На сцене было очень много проводов, и моя напарница Даниэла, когда мы должны были выбежать на сцену, зацепилась своим каблучком и упала. Но я сразу схватил её за руки и стал делать весёлые рожицы, чтобы она не заплакала. В этой песне я солировал во втором куплете. Когда мы закончили выступление, оказалось, что Даниэла очень сильно разбила коленку, но она не плакала, потому что знала, что надо выступать и никто не должен видеть её слёз. Вообще она мне нравится. А ещё оказалось, что мы учимся в одной школе, только она в третьем классе, а я уже в пятом, и теперь мы уже здороваемся. А её подружки, когда на перемене видят меня, подбегают и просят спеть. Я иногда пою. Мне нравится петь для них.
А потом мы купили газету, где было напечатано об этом концерте, но о нашем ансамбле почему-то забыли написать. Мне кажется, это некрасиво со стороны Кемельмахера. Он в статье вспомнил обо всех, кто пел в его концерте, а о нас почему-то забыл. Может быть, не услышал, тогда где у этого Самсона глаза?
Сейчас по всей стране проводится отборочный тур на конкурс «Золотая ханукия», который проходит в Германии зимой. В Ашдоде решили проводить отборочный тур для коллективов юга в дни празднования еврейского Нового года.
Женя тоже выставила на этот конкурс свой ансамбль и меня как солиста ансамбля «Пирхей Ашдод». Я был рад, но немножечко и огорчён. Мне нельзя было есть мороженое, купаться в море, пить холодное, кричать. Зато каждый день я должен был заниматься. Но я решил всё выдержать. И целых два дня стойко держался. Почему два дня? Потому что на третий оказалось, что меня к конкурсу не допустили. Всего было принято пятнадцать заявок, а на меня заявка пришла поздно.

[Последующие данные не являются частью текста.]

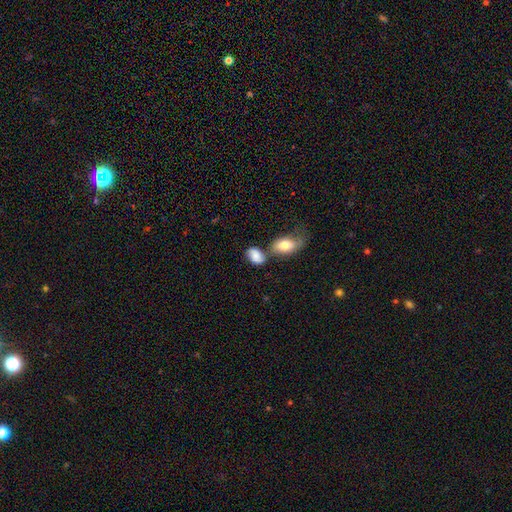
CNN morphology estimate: A smooth galaxy with no disk features (78%) that is in between round and cigar-shaped (85%).

Vote fractions:
- Smooth or featured? smooth: 78% / featured or disk: 14% / star or artifact: 8%
- How rounded? in between: 85% / round: 13% / cigar-shaped: 2%
- Merging? merger: 41% / none: 35% / minor disturbance: 16% / major disturbance: 8%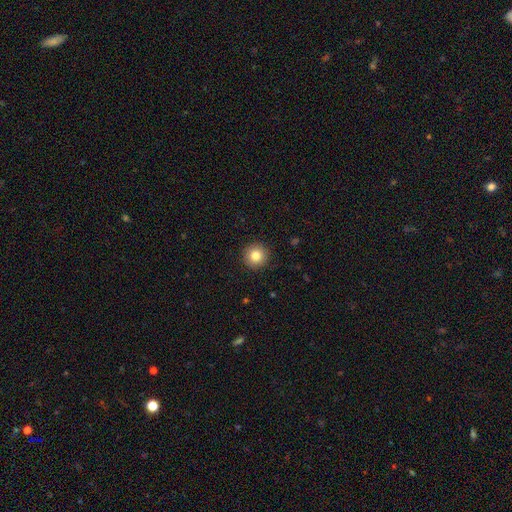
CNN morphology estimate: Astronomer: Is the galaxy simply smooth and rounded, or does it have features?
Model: smooth — 82%.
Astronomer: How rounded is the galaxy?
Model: round — 95%.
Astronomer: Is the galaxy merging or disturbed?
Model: none — 92%.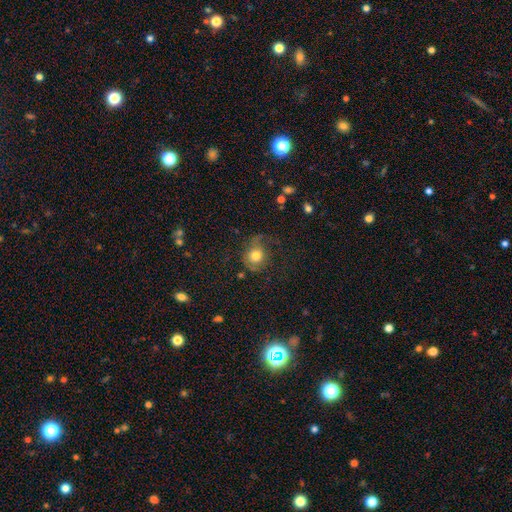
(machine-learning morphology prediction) smooth 68%, featured or disk 22%, star or artifact 10%. Down the decision tree: how rounded — round (80%); merging — none (49%).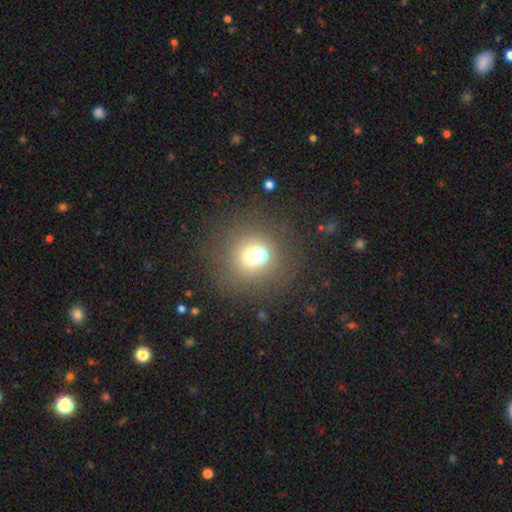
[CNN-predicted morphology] This is possibly a smooth galaxy (60%). How rounded: clearly round (84%). Merging: possibly none (50%).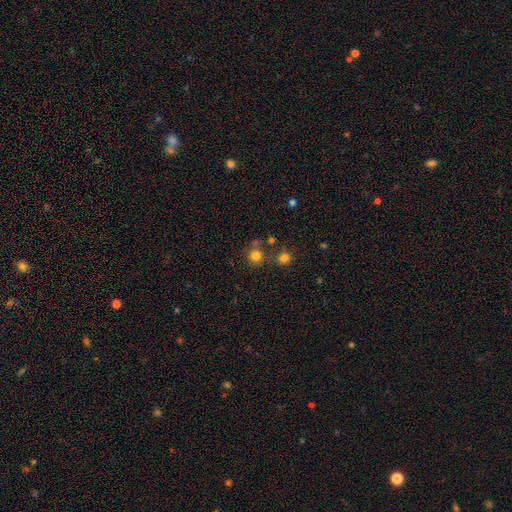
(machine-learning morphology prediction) Smooth or featured?
  - smooth: 76% *
  - star or artifact: 16%
  - featured or disk: 7%
How rounded?
  - round: 91% *
  - in between: 8%
  - cigar-shaped: 1%
Merging?
  - none: 67% *
  - merger: 19%
  - minor disturbance: 9%
  - major disturbance: 4%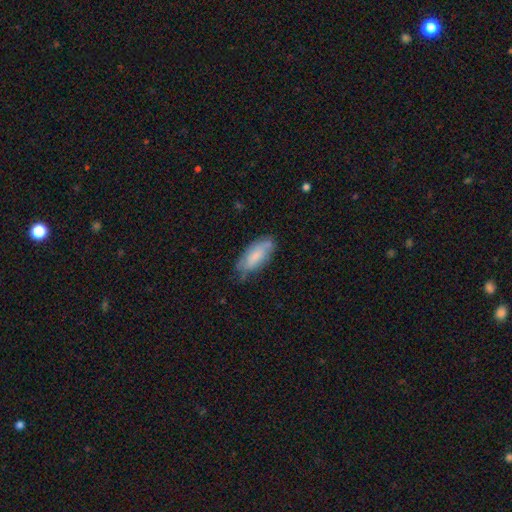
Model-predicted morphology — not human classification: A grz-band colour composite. It shows a smooth galaxy with no disk features (69%) that is in between round and cigar-shaped (81%). Merging: none (61%).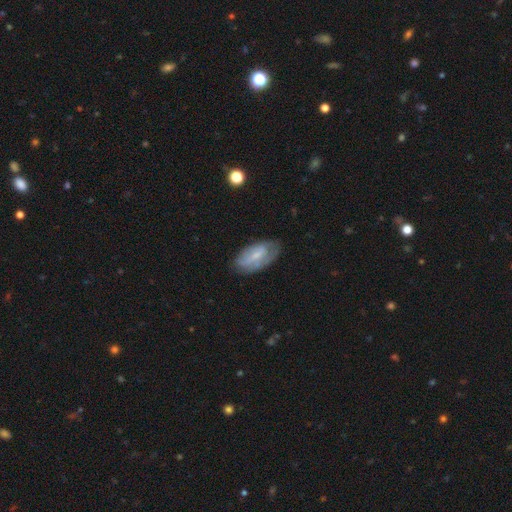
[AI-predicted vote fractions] The model was most divided on "smooth or featured": smooth: 49%, featured or disk: 44%, star or artifact: 7%. More confident: merging — none (65%).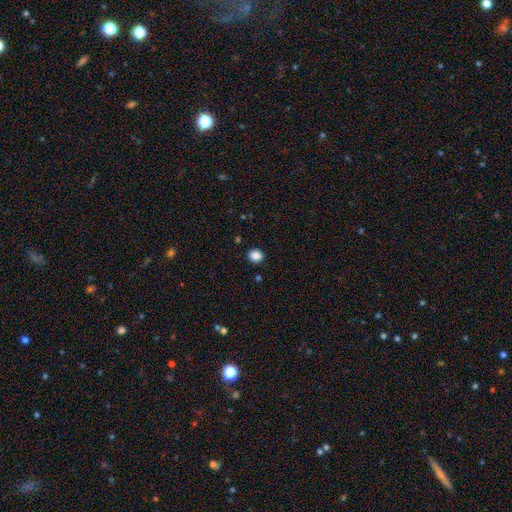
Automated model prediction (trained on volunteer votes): This is clearly a smooth galaxy (87%). How rounded: likely round (76%). Merging: clearly none (90%).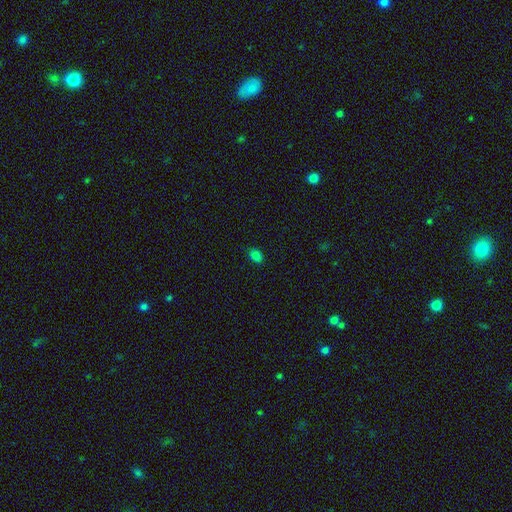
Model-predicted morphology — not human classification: smooth 80%, star or artifact 16%, featured or disk 3%. Down the decision tree: how rounded — in between (70%); merging — none (84%).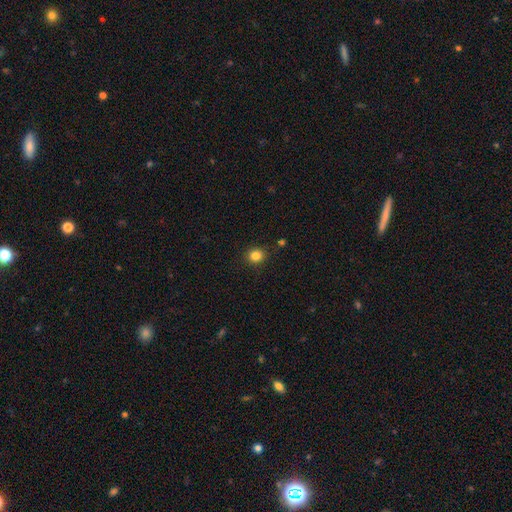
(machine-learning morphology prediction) Smooth or featured? Predicted: smooth (p=0.83). How rounded? Predicted: round (p=0.82). Merging? Predicted: none (p=0.89).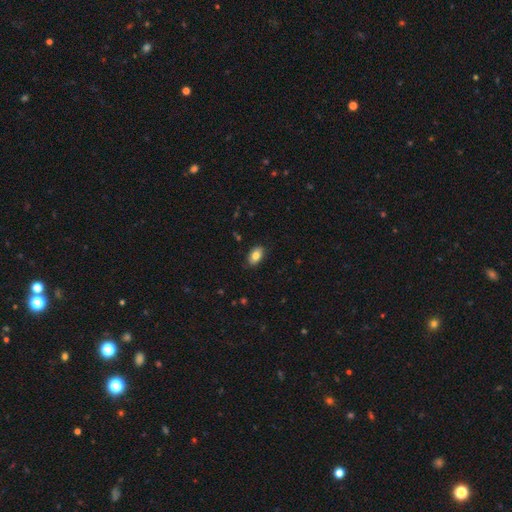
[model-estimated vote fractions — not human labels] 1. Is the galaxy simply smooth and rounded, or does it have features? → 80% smooth, 12% featured or disk, 7% star or artifact.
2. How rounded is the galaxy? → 91% in between, 8% round, 2% cigar-shaped.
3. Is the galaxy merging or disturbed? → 86% none, 11% minor disturbance, 2% major disturbance, 1% merger.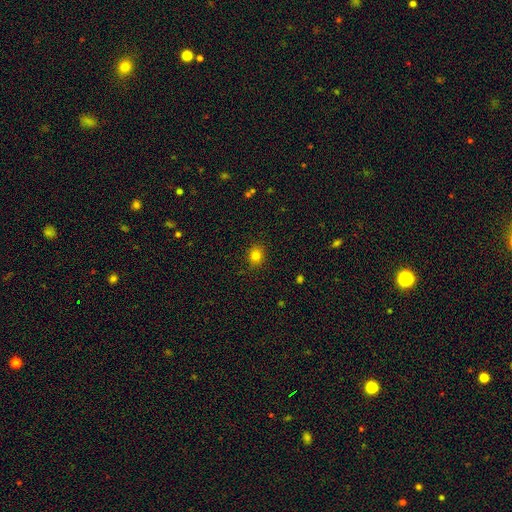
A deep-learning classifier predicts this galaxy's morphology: smooth 81%, star or artifact 13%, featured or disk 6%. Down the decision tree: how rounded — round (66%); merging — none (88%).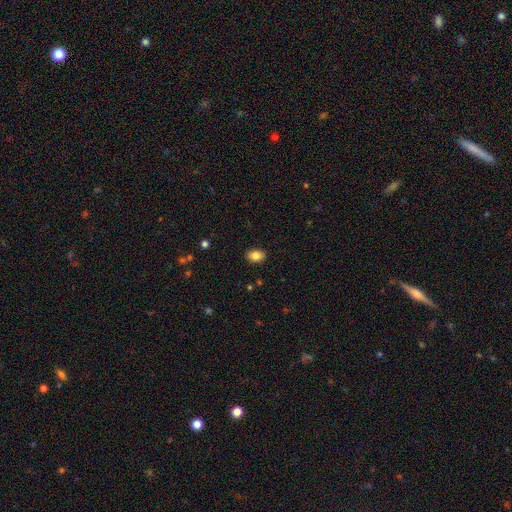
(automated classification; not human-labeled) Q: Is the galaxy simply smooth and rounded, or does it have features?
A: smooth — 85%.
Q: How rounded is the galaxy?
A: in between — 78%.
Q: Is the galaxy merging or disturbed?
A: none — 89%.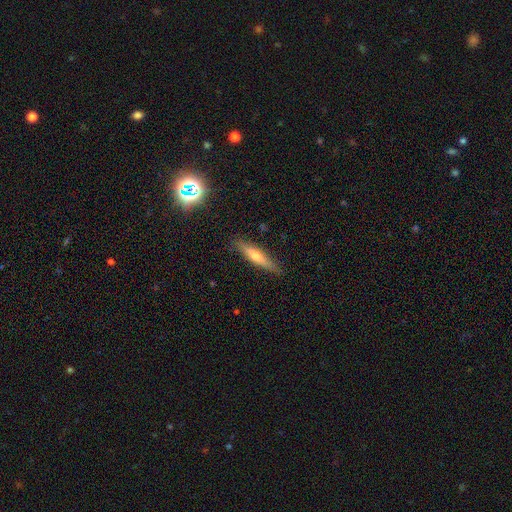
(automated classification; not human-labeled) The model was most divided on "smooth or featured": featured or disk: 50%, smooth: 42%, star or artifact: 9%. More confident: merging — none (88%).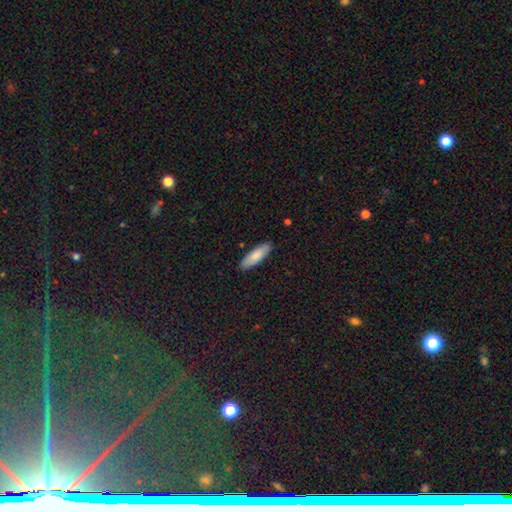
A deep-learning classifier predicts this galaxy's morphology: The model was most divided on "how rounded": in between: 50%, cigar-shaped: 49%, round: 1%. More confident: merging — none (89%); smooth or featured — smooth (83%).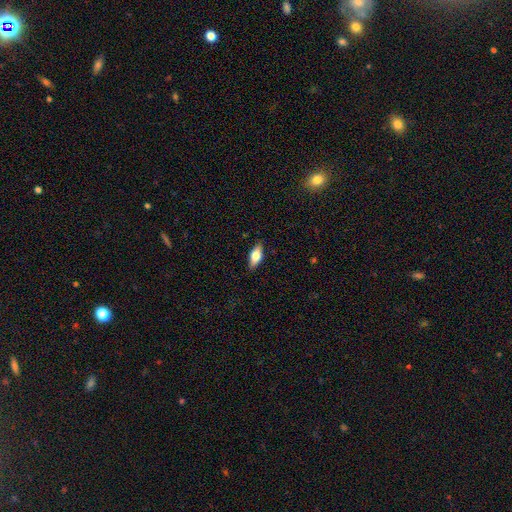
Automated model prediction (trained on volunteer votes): Morphology: type=smooth (64%); roundness=in between (78%); merging=none (86%).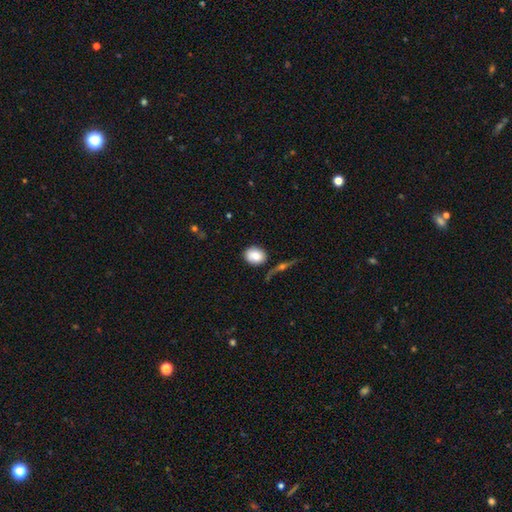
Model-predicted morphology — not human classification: Overall: smooth (81%). How rounded: round (51%; in between 47%). Merging: none (65%).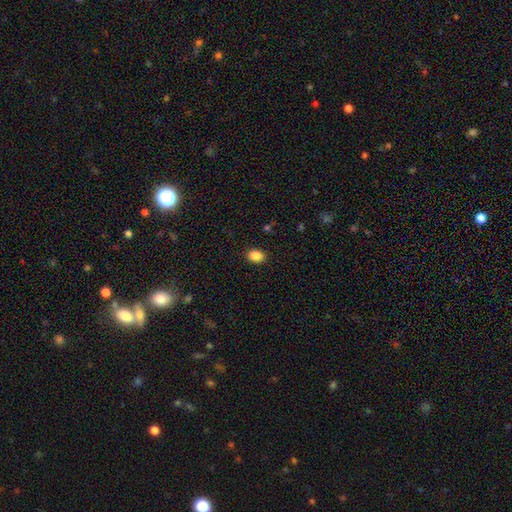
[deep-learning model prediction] This appears to be a smooth galaxy with no disk features (87%) that is in between round and cigar-shaped (66%). Merging: none (89%).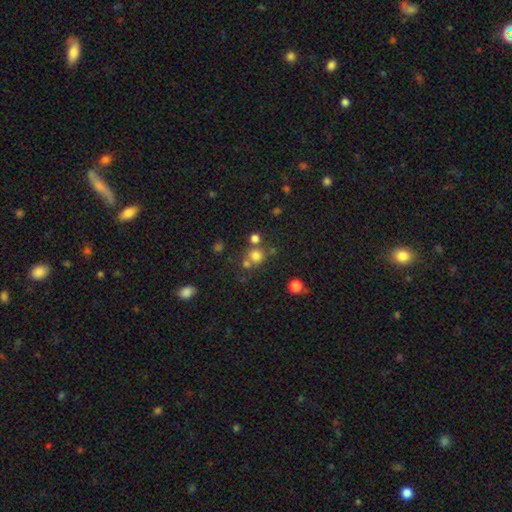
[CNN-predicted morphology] Smooth or featured? Predicted: smooth (p=0.73). How rounded? Predicted: round (p=0.88). Merging? Predicted: none (p=0.63).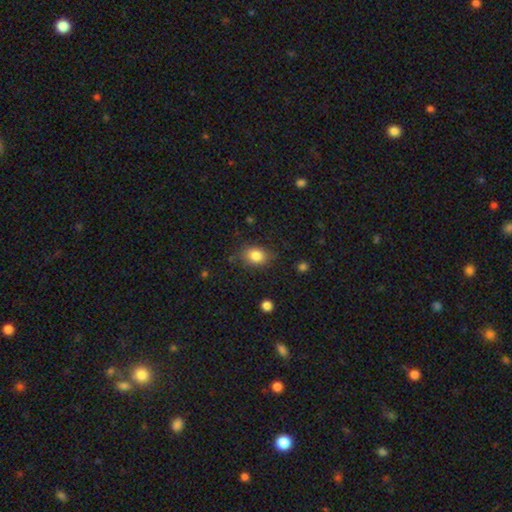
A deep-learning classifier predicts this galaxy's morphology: smooth_or_featured: smooth (p=0.84) [alt: star or artifact p=0.10]
how_rounded: in between (p=0.62) [alt: round p=0.36]
merging: none (p=0.78) [alt: minor disturbance p=0.16]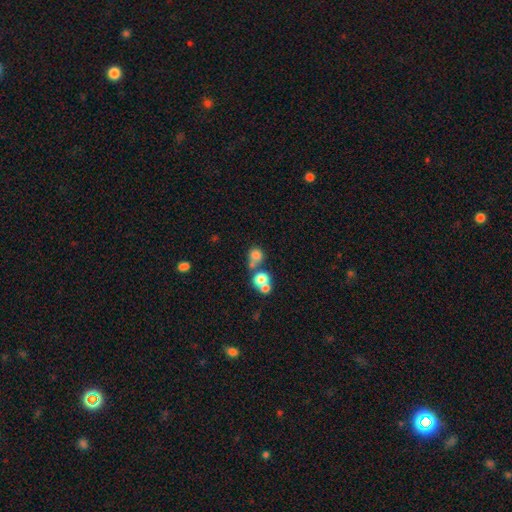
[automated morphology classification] This is likely a smooth galaxy (73%). How rounded: clearly round (81%). Merging: marginally merger (44%).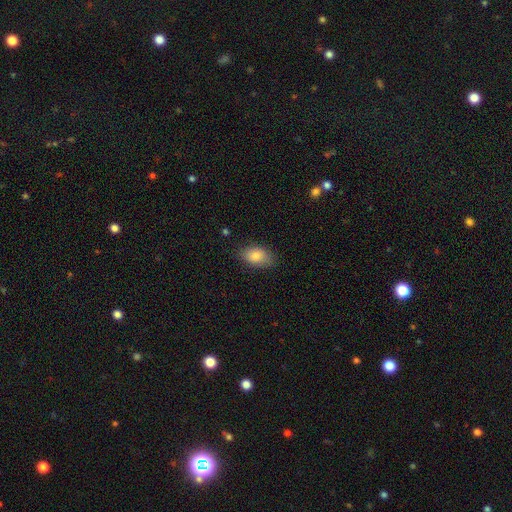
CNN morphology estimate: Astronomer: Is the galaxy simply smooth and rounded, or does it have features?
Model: smooth — 83%.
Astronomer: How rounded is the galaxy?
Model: in between — 89%.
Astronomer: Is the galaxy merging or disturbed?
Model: none — 81%.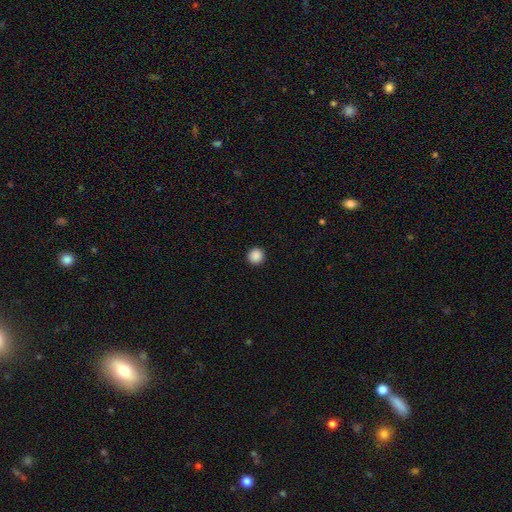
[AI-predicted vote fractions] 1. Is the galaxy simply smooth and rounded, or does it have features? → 89% smooth, 9% star or artifact, 2% featured or disk.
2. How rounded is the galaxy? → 96% round, 3% in between, 1% cigar-shaped.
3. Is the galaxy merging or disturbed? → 94% none, 4% minor disturbance, 1% major disturbance, 1% merger.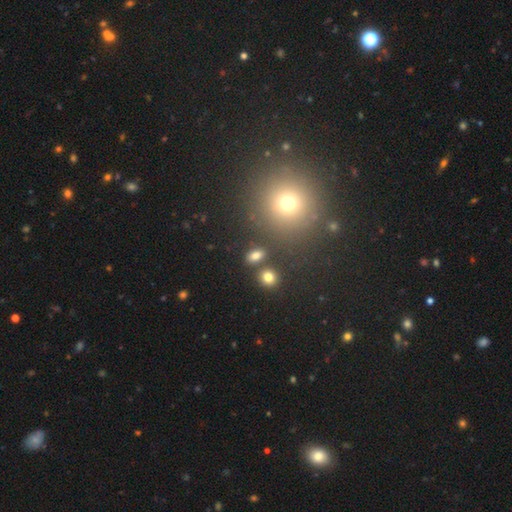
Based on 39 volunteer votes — Smooth or featured: smooth — 74% (featured or disk — 15%)
How rounded: in between — 79% (round — 21%)
Merging: none — 66% (minor disturbance — 20%)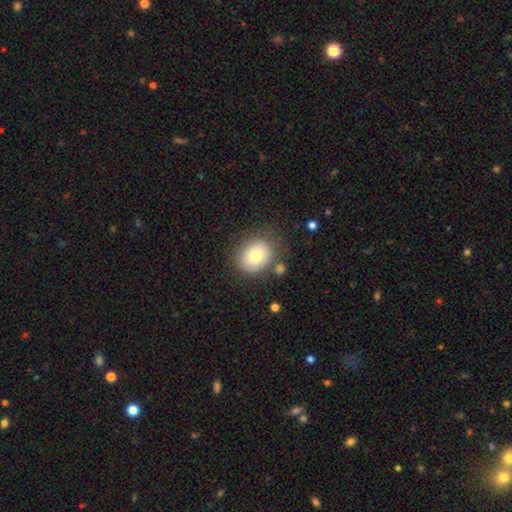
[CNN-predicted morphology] This is likely a smooth galaxy (74%). How rounded: possibly round (59%). Merging: likely none (71%).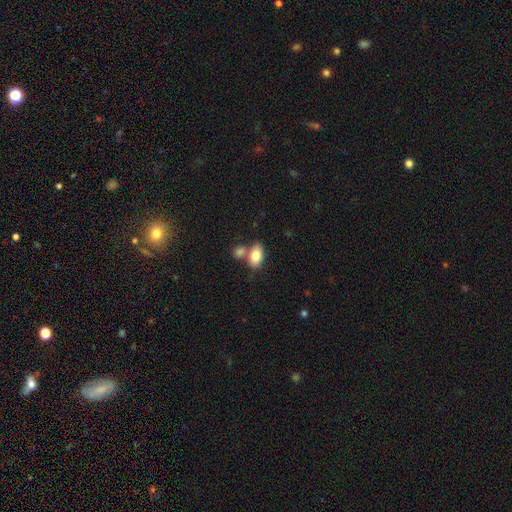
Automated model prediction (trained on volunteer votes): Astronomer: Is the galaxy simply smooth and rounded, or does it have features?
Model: smooth — 84%.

Сначала я очень расстроился, а потом подумал, хорошо, что хоть у меня ещё два дня отдыха. И я стал кушать мороженое, купаться в море, даже немного орать, когда мы играли с Хагаем.
А потом оказалось, что весь этот конкурс был проведён очень несправедливо. Когда выступал наш ансамбль, отключили один микрофон, так что Яна не было даже слышно. И вообще, как можно конкурс проводить на берегу моря?! Во-первых, вечером прохладно и сыро, во-вторых, даже настоящие певцы должны держать голос, если есть ветер и такое количество народу. А мы ведь ещё дети.
Так что, было уже ясно, что всё это полная подстава. Сами посудите: как может выиграть песня «Шаланды полные кефали», если отбор идёт на «Золотую Ханукию»? Может, руководители этого конкурса совсем потеряли стыд?
Радостным событием было то, что за эти дни мы с родителями съездили на Мёртвое море. Я уже ездил на это море с Мариной и Игорем в прошлом году. Но тогда мы поехали поздно вечером, почти ночью. Купаться было очень интересно. Мы как будто сидели в большой чёрной ванне. Вокруг были огни. С одной стороны – это огни от израильского берега, а с другой – далеко-далеко – иорданского. Тогда мы долго сидели в море: выходить было холодно.
Теперь я тоже просидел в воде, не выходя на берег, наверное, целых два часа. А Хагаю море не понравилось. У него очень много ранок на теле, ему так всё сразу стало жечь, что он выскочил на берег и стал плакать. Мне было его жалко. Я ему сказал, что надо потерпеть. Но обязательно надо купаться, потому что, я слышал, скоро Мёртвое море высохнет. И что тогда Хагай расскажет своим детям?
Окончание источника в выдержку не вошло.